(Beginning of Text section)

Thursday, February 21, 2008

Tips From My Mom #5

Lately I have been thinking a lot about balance.

Balance and perspective.

And as with most things in life these recurring themes have come at me from varied, unusual and seemingly unconnected sources; Dolly Parton, my mom and two children’s books I recently read titled Zen Shorts and Zen Ties by Jon J. Muth.

I have been grappling with these ideas in relation to the notion of selfishness. What does it mean to be ‘selfish’? Can we say another person is being ‘selfish’ without understanding the motives behind an action? Is it sometimes right and proper to be ‘selfish’ when it is necessary to continue one’s sense of well being?

Here are some scenerios…

I have a friend who used to work out regularly and would sometimes say that he couldn’t do such and such because he had to work out. Sometimes this would interfere with my plans and I would think “how selfish”. I figured he should be available to do as I wanted because he could work out anytime. But you know my perspective on that has changed greatly as I have gotten older. Because really, who was being selfish in that situation?

(End of Text section)

Continue the blog post about balance and selfishness from its last sentence.

(Beginning of Entries shown)

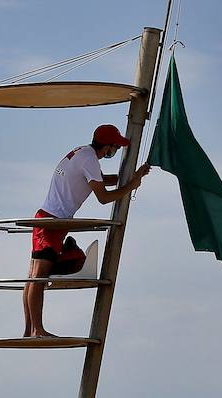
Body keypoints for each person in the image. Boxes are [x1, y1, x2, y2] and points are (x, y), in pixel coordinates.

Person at [23, 124, 150, 337]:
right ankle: (37, 330)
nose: (116, 151)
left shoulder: (83, 152)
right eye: (115, 147)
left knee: (34, 276)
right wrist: (132, 185)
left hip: (48, 219)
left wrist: (131, 176)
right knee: (38, 276)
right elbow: (104, 198)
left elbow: (100, 180)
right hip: (52, 222)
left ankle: (30, 330)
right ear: (107, 147)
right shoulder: (90, 160)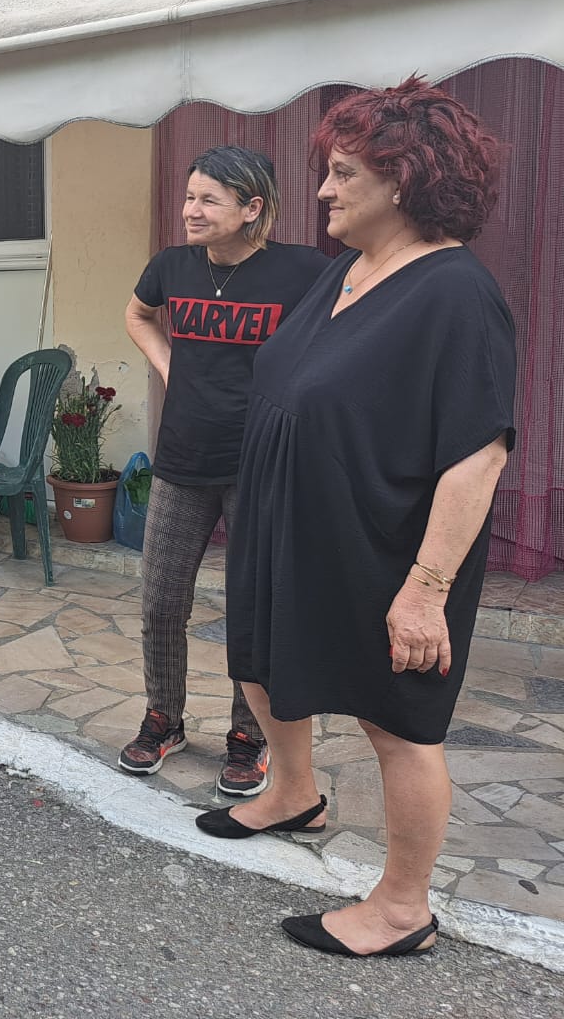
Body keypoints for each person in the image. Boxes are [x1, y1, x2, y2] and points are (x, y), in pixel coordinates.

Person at [199, 77, 515, 959]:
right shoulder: (349, 267)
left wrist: (425, 591)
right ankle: (292, 792)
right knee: (260, 664)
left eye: (343, 174)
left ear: (404, 180)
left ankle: (404, 909)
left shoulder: (457, 294)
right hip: (293, 524)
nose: (324, 191)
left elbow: (480, 453)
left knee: (397, 723)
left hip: (385, 544)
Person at [122, 148, 329, 794]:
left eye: (209, 200)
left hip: (260, 465)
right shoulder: (171, 266)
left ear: (251, 209)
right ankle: (164, 717)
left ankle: (249, 735)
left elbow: (342, 335)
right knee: (162, 600)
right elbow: (137, 315)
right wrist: (169, 367)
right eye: (190, 197)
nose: (191, 210)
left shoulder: (303, 270)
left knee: (254, 609)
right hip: (182, 459)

(End of Entries shown)

= Written response =
I have come to understand that taking care of ourselves and attending to the needs of our bodies and spirits is not at all selfish. If our bodies or spirits are lacking in some way, for instance either due to illness or depression, how can we then be available to others?

I read an interview with Dolly Parton this morning in which she spoke about the fact that she is not always happy but that she tries to be happy most of the time. In the article it became clear to me that although she is pushed and pulled every which way, by all kinds of folks, it is her inner strength and truth that allows her to be there for others and carry on. Dolly taking care of Dolly is not selfish, it is necessary to keep the machine running.

It is interesting that I should even have to debate this whole issue because growing up my mom was never big on laying down guilt. She was always intuitive enough to realize that her children had their own lives to live but that we would also continue to come back to home base when needed.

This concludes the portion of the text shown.